- _Extract to read_:
== Segment start ==

In the context of a two-dimensional orthogonal Cartesian coordinate system on a Euclidean plane, to say that a line is horizontal or vertical, an initial designation has to be made. One can start off by designating the vertical direction, usually labelled the Y direction.^{[1]} The horizontal direction, usually labelled the X direction,^{[2]} is then automatically determined. Or, one can do it the other way around, i.e., nominate the *x*-axis, in which case the *y*-axis is then automatically determined. There is no special reason to choose the horizontal over the vertical as the initial designation: the two directions are on par in this respect.

The following hold in the two-dimensional case:

a) Through any point P in the plane, there is one and only one *vertical line* within the plane and one and only one *horizontal line* within the plane. This symmetry breaks down as one moves to the three-dimensional case.

b) A *vertical line* is any line parallel to the vertical direction. A *horizontal line* is any line normal to a vertical line.

c) Horizontal lines do not cross each other.

d) Vertical lines do not cross each other.

Not all of these elementary geometric facts are true in the 3-D context.

== Segment end ==

- _Data to examine_:
== Segment start ==

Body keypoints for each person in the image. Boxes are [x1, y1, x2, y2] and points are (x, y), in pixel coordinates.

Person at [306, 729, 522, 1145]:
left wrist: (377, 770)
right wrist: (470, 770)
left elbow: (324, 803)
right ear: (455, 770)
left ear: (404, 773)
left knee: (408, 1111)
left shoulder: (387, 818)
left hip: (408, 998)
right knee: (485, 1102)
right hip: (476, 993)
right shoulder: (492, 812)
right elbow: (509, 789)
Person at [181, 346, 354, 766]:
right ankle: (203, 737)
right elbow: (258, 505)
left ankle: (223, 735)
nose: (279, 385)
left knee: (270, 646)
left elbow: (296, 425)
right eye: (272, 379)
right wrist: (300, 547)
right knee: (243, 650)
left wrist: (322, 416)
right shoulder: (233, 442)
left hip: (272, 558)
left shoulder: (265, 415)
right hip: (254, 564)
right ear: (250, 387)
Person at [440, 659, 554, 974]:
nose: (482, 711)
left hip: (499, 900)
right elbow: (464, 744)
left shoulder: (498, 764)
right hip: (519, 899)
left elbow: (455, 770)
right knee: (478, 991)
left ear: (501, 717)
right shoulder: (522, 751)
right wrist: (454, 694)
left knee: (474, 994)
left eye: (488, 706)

== Segment end ==
== Segment start ==

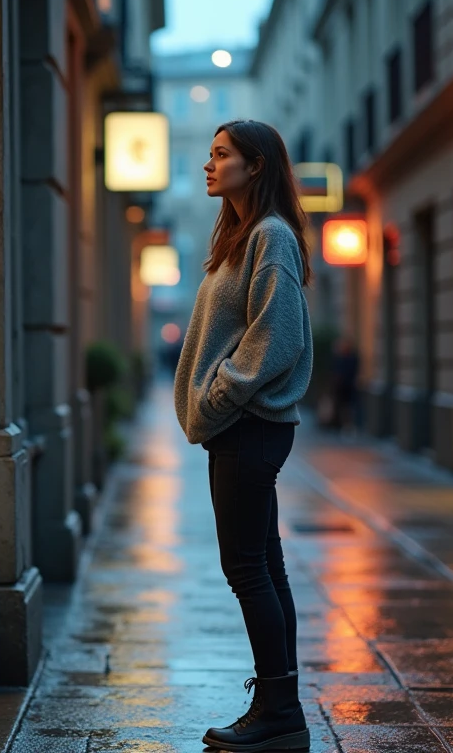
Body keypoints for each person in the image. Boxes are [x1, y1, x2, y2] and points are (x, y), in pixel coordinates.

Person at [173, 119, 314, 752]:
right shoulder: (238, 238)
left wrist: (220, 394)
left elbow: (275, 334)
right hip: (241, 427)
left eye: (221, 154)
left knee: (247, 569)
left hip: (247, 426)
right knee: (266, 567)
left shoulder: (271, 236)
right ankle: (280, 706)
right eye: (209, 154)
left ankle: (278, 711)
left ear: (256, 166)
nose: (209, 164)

== Segment end ==

- _Work item A_: According to the passage on horizontal and vertical lines, how is a horizontal line defined in the two-dimensional case?
- _Work item B_: Carry on the passage on horizontal and vertical lines from its last sentence.
The rows have no connection to the text.

- _Answer A_: A horizontal line is any line normal to a vertical line.

- _Answer B_:
## In three dimensions

In the three-dimensional case, the situation is more complicated as now one has horizontal and vertical planes in addition to horizontal and vertical lines. Consider a point P and designate a direction through P as vertical. A plane which contains P and is normal to the designated direction is the *horizontal plane* at P. Any plane going through P, normal to the horizontal plane is a *vertical plane* at P. Through any point P, there is one and only one horizontal plane but a *multiplicity* of vertical planes. This is a new feature that emerges in three dimensions. The symmetry that exists in the two-dimensional case no longer holds.

## Observations

### The plumb line and spirit level

In physics, in engineering, and in construction, the direction designated as vertical is usually that along which a plumb-bob hangs. Alternatively, a spirit level that exploits the buoyancy of an air bubble and its tendency to go vertically upwards may be used to test for horizontality. Modern rotary laser levels that can level themselves automatically and are robust sophisticated instruments work on the same fundamental principle.^{[3]}^{[4]}

### The flat earth approximation

In the flat earth scenario,^{[5]} where the earth is notionally a large (infinite) flat surface with gravitational field at a right angle to the surface, the earth surface is horizontal and any plane parallel to the earth surface is also horizontal. Vertical planes, e.g., walls, may be parallel to each other or they may intersect at a vertical line. Horizontal surfaces do not intersect. Furthermore, a plane cannot both be a horizontal plane at one place and a vertical plane somewhere else.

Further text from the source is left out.